Accessibility to what we have here given portable plasma cutter reviews is not only making your site well-structured that those using screen readers won’t be exasperated in using your site but also making your site accessible to:
- people who have problems with their visions because they are suffering from color blindness and other stuff related to it, or because of old age — the most popular
- people using lynx or other text only browsers
- people who don’t use mice because they are suffering from locomotive disorders
- people who have turned off images to save loading time
- people who have turned css off
- people who are using PDA, their mobile phones, iPhone, iPod, PSP, etc
- people who are using their TVs for screen
- people who are using browsers older than I am
- people who are on dial up
- people who have a connection slower than a dial up
- people who are using monitors with low screen resolution
So maybe you can already understand what I’m trying to say. Accessibility is not a waste of time. Rather it is giving more than one ways to your users to see, surf and visit your site.
Do you know that if you’re a business owner in the United States (and in some other countries as well) and or someone who owns a website in that (those) area/s, you can be sued if your site is not accessible?
As a matter of fact, back in June 1999, the Sydney Organizing Committee for the Olympic games was sued by a single individual by the name of Bruce Maguire due to web inaccessibility. To make long story short — the International Olympic Committee lost the case.
So despite what other people say, making your site accessible is not an option.
For content creators, the lesson of this case is simple: Accessibility is easy, it is not optional, and if you keep ignoring it you may someday find yourself in court.

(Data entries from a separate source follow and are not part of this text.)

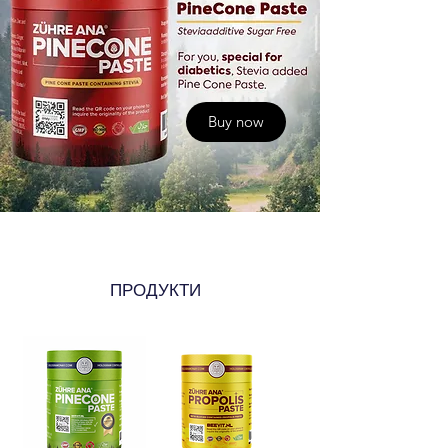
Buy now
ПРОДУКТИ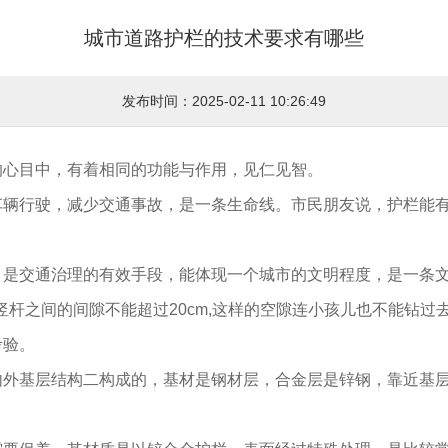
城市道路护栏的技术要求有哪些
发布时间：2025-02-11 10:26:49
的心目中，有着相同的功能与作用，见仁见智。
车辆行驶，减少交通事故，是一条生命线。市民朋友说，护栏能
，是交通治理的有效手段，能体现一个城市的文明程度，是一条
竖杆之间的间隙不能超过20cm,这样的空隙连小孩儿也不能钻
考验。
内外基层结构二构成的，基材是钢材层，合金层是锌钢，靠近基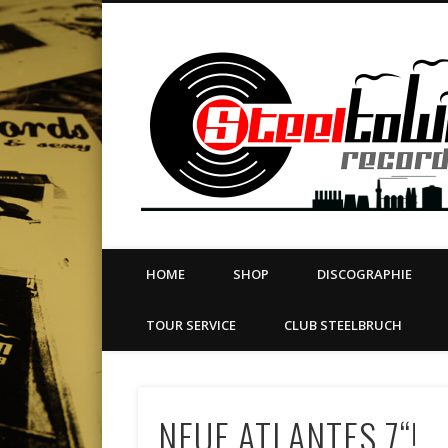
book
Twitter
Vimeo
Dribble
LinkedIn
LABEL | MERCH | PRINT | DIY | FANZINE | TOURSERVICE
HOME
SHOP
DISCOGRAPHIE
TOUR SERVICE
CLUB STEELBRUCH
NEUE ATLANTES 7“!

If an organization as powerful as a national Olympic organizing committee – with effectively unlimited resources and, on the part of its paterfamilias, the International Olympic Committee, a century-long history of exclusion and inaccessibility – can lose a case like this, other cases resting on similar legal principles are likely to prevail.
Reader’s Guide to Sydney Olympics Accessibility Complaint
How to Make your Site Accessible
The following are just simple steps in making your site accessible:
- Add skip links so that people who are using screen readers or who are interested in reading your content right away can skip your menu items.
- Make sure that your background and foreground colors have enough contrast
- Images must have
alt attributes that describes or says what is in the image, this way, if the image did not load at all then the user will know what the image is all about
- If the image is too complex to describe in a few words the you should provide long description for that
- If the image is only there for decorative purposes then you should either put it in your stylesheet or if it can’t be helped, then make sure that your
alt attribute be blank so that screen readers can just skip it
- If you have a video or audio file in your site then you should provide a transcript for that for people who are too lazy to watch or listen or do not want to download the file will still be able to understand what the file is all about
- Provide the right hierarchy for your document, it’s the same with what I said in my last post where a document should only have 1
h1 which will be followed by
h2(s) and then
h3 where an
h3 should never follow an
- Keep moving objects in your site at a minimum
- Make sure that your document will still make sense even if the style sheet is not present
- Tables should only be used if you’re presenting a tabular data
- Optimize images so that it will not take too much time to load
Those are just the simplest steps that one can do to make sure that your site is accessible, it won’t ensure 100% accessibility of your site but it’s still better than 0%, right?